> _Task directions_: All of the data that follows should be output again without any alteration.

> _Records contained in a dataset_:
/---

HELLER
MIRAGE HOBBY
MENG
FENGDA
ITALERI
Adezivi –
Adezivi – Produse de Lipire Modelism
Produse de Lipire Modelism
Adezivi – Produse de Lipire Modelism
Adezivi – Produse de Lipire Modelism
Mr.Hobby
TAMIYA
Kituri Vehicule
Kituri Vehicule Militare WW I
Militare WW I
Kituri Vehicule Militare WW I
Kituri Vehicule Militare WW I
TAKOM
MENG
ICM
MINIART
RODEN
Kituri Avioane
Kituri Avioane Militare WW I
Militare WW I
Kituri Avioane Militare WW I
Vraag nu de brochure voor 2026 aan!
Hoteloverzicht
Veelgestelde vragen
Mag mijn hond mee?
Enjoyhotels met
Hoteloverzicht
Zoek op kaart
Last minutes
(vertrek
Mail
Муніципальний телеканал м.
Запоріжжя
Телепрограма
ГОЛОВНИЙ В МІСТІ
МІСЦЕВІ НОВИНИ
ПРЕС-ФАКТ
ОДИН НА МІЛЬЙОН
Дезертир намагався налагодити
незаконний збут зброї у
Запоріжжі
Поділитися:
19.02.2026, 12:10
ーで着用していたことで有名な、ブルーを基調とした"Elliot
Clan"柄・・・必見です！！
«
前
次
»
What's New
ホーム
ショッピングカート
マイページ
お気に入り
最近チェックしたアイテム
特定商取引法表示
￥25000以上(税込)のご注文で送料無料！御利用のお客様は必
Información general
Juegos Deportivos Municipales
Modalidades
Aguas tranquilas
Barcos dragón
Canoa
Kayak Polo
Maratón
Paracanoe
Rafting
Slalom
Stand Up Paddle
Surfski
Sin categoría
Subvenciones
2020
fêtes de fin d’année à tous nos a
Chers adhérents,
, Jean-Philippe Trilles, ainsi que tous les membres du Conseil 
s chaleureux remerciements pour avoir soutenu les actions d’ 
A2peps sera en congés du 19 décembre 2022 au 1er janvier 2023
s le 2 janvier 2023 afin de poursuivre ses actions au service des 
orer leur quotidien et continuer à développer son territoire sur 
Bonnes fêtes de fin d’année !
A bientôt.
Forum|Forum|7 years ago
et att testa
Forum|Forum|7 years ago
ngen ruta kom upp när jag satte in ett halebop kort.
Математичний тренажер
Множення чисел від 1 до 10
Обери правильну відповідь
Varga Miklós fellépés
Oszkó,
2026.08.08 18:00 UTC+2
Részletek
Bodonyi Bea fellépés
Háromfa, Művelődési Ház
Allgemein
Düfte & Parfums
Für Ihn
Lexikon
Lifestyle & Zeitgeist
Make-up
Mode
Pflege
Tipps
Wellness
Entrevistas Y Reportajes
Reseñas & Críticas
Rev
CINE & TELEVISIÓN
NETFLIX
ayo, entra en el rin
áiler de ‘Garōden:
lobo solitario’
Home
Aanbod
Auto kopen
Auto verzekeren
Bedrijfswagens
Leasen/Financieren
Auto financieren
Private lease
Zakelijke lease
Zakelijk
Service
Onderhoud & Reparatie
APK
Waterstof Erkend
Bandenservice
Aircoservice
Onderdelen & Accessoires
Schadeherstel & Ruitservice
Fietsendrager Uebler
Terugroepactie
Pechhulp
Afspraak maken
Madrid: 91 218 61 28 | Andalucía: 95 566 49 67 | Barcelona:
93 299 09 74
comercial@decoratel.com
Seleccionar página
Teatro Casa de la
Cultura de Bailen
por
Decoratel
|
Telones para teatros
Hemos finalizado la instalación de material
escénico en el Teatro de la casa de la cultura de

\---

> _Solution to this task_:
HELLER
MIRAGE HOBBY
MENG
FENGDA
ITALERI
Adezivi –
Adezivi – Produse de Lipire Modelism
Produse de Lipire Modelism
Adezivi – Produse de Lipire Modelism
Adezivi – Produse de Lipire Modelism
Mr.Hobby
TAMIYA
Kituri Vehicule
Kituri Vehicule Militare WW I
Militare WW I
Kituri Vehicule Militare WW I
Kituri Vehicule Militare WW I
TAKOM
MENG
ICM
MINIART
RODEN
Kituri Avioane
Kituri Avioane Militare WW I
Militare WW I
Kituri Avioane Militare WW I
Vraag nu de brochure voor 2026 aan!
Hoteloverzicht
Veelgestelde vragen
Mag mijn hond mee?
Enjoyhotels met
Hoteloverzicht
Zoek op kaart
Last minutes
(vertrek
Mail
Муніципальний телеканал м.
Запоріжжя
Телепрограма
ГОЛОВНИЙ В МІСТІ
МІСЦЕВІ НОВИНИ
ПРЕС-ФАКТ
ОДИН НА МІЛЬЙОН
Дезертир намагався налагодити
незаконний збут зброї у
Запоріжжі
Поділитися:
19.02.2026, 12:10
ーで着用していたことで有名な、ブルーを基調とした"Elliot
Clan"柄・・・必見です！！
«
前
次
»
What's New
ホーム
ショッピングカート
マイページ
お気に入り
最近チェックしたアイテム
特定商取引法表示
￥25000以上(税込)のご注文で送料無料！御利用のお客様は必
Información general
Juegos Deportivos Municipales
Modalidades
Aguas tranquilas
Barcos dragón
Canoa
Kayak Polo
Maratón
Paracanoe
Rafting
Slalom
Stand Up Paddle
Surfski
Sin categoría
Subvenciones
2020
fêtes de fin d’année à tous nos a
Chers adhérents,
, Jean-Philippe Trilles, ainsi que tous les membres du Conseil 
s chaleureux remerciements pour avoir soutenu les actions d’ 
A2peps sera en congés du 19 décembre 2022 au 1er janvier 2023
s le 2 janvier 2023 afin de poursuivre ses actions au service des 
orer leur quotidien et continuer à développer son territoire sur 
Bonnes fêtes de fin d’année !
A bientôt.
Forum|Forum|7 years ago
et att testa
Forum|Forum|7 years ago
ngen ruta kom upp när jag satte in ett halebop kort.
Математичний тренажер
Множення чисел від 1 до 10
Обери правильну відповідь
Varga Miklós fellépés
Oszkó,
2026.08.08 18:00 UTC+2
Részletek
Bodonyi Bea fellépés
Háromfa, Művelődési Ház
Allgemein
Düfte & Parfums
Für Ihn
Lexikon
Lifestyle & Zeitgeist
Make-up
Mode
Pflege
Tipps
Wellness
Entrevistas Y Reportajes
Reseñas & Críticas
Rev
CINE & TELEVISIÓN
NETFLIX
ayo, entra en el rin
áiler de ‘Garōden:
lobo solitario’
Home
Aanbod
Auto kopen
Auto verzekeren
Bedrijfswagens
Leasen/Financieren
Auto financieren
Private lease
Zakelijke lease
Zakelijk
Service
Onderhoud & Reparatie
APK
Waterstof Erkend
Bandenservice
Aircoservice
Onderdelen & Accessoires
Schadeherstel & Ruitservice
Fietsendrager Uebler
Terugroepactie
Pechhulp
Afspraak maken
Madrid: 91 218 61 28 | Andalucía: 95 566 49 67 | Barcelona:
93 299 09 74
comercial@decoratel.com
Seleccionar página
Teatro Casa de la
Cultura de Bailen
por
Decoratel
|
Telones para teatros
Hemos finalizado la instalación de material
escénico en el Teatro de la casa de la cultura de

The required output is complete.